Between 11,000 and 13,000 feet you ascend through mixed woods of pine, larch, birch and juniper with an undergrowth of rhododendrons and mountain ash. The larches here have a much less formal habit of growth than those of this country, and in the autumn they turn to a brilliant golden colour. The berries of the mountain ash, when ripe, are white and very conspicuous. At this altitude Rhododendron cinnabarinum reaches its best growth, in bushes of from 8 to 10 feet in height, and the flowers have a very wide range of colour. In the woods hereabouts may often be heard and sometimes seen the blood pheasant, and here lives also—but we did not see it—the Tibetan stag.

At about 13,000 feet at the end of May you find a yellow primula covering the ground more thickly than cowslips in this country; the air is laden with the scent of it, and growing with it is a pretty little heath-like flower (Cassiope fastigiata) with snow-white bells. Here and there is seen the large blue poppy (Meconopsis sp.) and a white anemone with five or six flowers on one stem. Soon the trees get scantier and scantier, pines disappear altogether and then birches and willows and junipers, until only dwarf rhododendrons (R. setosum) are left, covering the hillsides like purple heather.

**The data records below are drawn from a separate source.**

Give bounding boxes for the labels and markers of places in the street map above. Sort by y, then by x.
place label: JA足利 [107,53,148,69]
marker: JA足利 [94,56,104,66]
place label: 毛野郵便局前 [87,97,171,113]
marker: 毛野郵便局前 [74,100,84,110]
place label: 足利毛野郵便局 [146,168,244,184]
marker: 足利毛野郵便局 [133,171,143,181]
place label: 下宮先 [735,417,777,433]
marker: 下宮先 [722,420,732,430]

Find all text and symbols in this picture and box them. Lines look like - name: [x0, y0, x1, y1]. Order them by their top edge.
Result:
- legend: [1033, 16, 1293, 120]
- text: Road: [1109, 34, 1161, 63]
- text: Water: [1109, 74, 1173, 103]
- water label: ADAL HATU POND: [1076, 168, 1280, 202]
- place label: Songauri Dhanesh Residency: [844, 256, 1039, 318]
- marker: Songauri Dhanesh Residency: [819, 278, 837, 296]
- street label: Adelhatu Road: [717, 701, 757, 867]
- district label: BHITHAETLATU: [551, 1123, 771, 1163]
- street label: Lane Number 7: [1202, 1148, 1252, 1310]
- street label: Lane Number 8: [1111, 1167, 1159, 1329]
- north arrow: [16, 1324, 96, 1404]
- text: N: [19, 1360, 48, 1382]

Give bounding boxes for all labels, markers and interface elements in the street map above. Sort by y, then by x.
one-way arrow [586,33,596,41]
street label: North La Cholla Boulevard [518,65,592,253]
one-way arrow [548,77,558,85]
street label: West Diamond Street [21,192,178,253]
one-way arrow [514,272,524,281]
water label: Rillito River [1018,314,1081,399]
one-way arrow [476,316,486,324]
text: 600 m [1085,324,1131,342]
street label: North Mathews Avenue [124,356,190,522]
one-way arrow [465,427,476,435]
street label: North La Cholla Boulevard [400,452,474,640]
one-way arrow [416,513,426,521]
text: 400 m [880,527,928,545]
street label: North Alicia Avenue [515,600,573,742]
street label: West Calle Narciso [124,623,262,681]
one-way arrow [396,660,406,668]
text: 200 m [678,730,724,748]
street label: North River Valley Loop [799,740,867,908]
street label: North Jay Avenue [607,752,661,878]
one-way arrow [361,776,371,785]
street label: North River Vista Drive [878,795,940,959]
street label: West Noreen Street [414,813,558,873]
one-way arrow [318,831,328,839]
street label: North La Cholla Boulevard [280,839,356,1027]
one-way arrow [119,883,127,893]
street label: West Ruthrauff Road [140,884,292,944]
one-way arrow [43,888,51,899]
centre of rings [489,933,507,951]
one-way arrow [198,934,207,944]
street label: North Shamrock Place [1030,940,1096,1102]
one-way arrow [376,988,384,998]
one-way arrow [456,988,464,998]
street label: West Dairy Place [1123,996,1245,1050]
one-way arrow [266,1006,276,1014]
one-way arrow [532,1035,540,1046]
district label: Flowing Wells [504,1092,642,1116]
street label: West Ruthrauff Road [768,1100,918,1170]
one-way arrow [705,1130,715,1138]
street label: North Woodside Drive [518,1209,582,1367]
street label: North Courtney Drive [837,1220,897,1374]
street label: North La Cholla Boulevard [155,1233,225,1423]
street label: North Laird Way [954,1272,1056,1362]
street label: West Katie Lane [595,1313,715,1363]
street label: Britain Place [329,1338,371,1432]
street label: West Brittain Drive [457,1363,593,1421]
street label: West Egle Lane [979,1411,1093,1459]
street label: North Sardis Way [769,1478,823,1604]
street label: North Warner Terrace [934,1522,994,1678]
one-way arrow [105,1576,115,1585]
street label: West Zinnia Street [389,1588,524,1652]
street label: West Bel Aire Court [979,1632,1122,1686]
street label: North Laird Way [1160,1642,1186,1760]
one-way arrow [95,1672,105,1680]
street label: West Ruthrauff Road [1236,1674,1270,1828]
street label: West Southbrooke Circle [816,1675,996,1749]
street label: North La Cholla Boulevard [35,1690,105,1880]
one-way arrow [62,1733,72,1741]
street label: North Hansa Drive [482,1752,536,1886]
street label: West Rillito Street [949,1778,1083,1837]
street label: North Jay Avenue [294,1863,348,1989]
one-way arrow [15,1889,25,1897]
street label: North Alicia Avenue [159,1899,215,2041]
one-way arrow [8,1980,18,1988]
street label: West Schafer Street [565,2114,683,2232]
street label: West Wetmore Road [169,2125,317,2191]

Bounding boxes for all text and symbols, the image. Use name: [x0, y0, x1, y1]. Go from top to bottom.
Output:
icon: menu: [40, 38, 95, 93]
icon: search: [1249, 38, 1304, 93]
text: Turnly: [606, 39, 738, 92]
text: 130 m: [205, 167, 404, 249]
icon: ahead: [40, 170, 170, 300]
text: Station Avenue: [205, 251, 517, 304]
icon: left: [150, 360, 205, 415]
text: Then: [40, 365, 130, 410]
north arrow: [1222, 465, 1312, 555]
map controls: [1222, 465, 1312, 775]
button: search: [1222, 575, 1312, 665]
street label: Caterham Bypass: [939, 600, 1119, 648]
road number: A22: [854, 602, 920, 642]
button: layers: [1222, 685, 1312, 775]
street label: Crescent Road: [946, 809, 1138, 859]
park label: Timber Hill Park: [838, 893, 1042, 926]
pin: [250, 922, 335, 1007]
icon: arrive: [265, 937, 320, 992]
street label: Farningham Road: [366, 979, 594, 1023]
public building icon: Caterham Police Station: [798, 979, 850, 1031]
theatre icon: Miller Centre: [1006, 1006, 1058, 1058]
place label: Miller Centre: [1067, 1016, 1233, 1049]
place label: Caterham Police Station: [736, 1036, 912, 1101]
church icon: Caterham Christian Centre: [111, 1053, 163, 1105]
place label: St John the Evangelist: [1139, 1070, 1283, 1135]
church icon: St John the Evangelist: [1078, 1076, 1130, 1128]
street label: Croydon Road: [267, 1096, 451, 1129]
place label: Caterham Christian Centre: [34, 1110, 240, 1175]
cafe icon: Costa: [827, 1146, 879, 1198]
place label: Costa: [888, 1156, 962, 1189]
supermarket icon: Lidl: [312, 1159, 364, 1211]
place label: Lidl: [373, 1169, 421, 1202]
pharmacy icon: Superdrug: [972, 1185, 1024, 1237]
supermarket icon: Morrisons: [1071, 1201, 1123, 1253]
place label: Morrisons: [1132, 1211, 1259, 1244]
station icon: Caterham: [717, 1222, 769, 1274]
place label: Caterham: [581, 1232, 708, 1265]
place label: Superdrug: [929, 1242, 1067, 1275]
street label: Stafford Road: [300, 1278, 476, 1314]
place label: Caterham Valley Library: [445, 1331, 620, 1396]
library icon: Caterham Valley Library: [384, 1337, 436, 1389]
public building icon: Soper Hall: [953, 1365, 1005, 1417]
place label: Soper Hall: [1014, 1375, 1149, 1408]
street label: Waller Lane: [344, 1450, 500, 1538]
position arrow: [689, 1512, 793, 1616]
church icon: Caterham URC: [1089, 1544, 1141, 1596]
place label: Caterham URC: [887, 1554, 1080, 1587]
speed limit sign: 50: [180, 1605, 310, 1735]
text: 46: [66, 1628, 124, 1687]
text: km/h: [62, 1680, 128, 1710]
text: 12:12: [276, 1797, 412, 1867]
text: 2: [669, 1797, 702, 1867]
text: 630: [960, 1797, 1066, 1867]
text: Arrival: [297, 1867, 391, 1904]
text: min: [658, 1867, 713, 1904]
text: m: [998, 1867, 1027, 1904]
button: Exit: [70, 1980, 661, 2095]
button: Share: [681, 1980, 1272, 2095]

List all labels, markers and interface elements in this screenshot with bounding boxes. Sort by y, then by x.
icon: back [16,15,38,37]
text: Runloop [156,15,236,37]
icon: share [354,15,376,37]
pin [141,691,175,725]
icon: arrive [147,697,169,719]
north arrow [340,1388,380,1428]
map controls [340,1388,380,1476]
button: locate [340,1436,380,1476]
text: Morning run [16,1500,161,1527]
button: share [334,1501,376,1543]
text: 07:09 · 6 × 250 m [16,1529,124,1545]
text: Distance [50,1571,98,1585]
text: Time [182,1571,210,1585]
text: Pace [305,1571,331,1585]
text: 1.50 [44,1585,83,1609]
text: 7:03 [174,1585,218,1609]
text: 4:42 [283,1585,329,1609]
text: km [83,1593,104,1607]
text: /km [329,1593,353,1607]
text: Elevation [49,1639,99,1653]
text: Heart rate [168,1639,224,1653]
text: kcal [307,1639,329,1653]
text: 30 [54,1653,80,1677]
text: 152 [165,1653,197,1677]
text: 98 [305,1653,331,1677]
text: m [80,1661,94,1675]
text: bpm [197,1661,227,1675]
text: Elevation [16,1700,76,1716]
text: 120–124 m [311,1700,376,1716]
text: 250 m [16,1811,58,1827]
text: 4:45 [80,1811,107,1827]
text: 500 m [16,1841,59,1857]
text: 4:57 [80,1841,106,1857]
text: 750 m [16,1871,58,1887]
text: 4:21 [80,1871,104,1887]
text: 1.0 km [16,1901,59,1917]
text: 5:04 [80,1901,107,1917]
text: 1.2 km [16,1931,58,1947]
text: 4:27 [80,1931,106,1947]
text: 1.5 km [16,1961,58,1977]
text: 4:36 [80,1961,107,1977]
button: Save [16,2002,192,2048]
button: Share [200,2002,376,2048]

In a few miles the country changes in character completely, and you come out on to the open plain of Phari. Here at 14,000 feet we saw the common cuckoo sitting on a telegraph wire and calling vigorously. This is Tibet proper, and henceforward you may travel for scores of miles and hardly see any plant more than a few inches high. In some places a little trumpet-shaped purple flower (Incarvillea younghusbandii) is fairly common, it lies prone on the sand with its leaves usually buried out of sight; and as we went Westward we found a dwarf blue iris (I. tenuifolia). Animals are few and far between: the Kiang, the wild ass of Tibet, is occasionally seen in small parties; they are very conspicuous on the open plains in full daylight, but almost invisible at dusk. The Tibetan gazelle is fairly numerous, and it is not uncommon to see one or two in company with a flock of native sheep and taking no notice of the shepherd, but when a stranger tries to approach they are off like a flash. Another animal of the plains is the Tibetan antelope (Pantholops), which is found in large numbers a little to the North of the region we visited, but the only signs of it we saw were the horns used as supporting prongs for the long muzzle-loading guns of the Tibetans. The Tibetan antelope was probably the Unicorn described by the French priest Huc in 1845.

The only mammals that are commonly seen on the plains are the small mouse-hares or pikas (Ochotona), which live in colonies on the less stony parts of the plain, where their burrows often caused our ponies to stumble; they scurry off to their holes at your approach, but if you wait a few moments you will see heads peeping out at you from all sides. These engaging little creatures have been called “Whistling Hares,” but of the three species which we found none was ever heard to utter a sound of any kind. The Tibetan name for them is Phüse. It is interesting to record that from one specimen I took three fleas of two species, both of them new to science.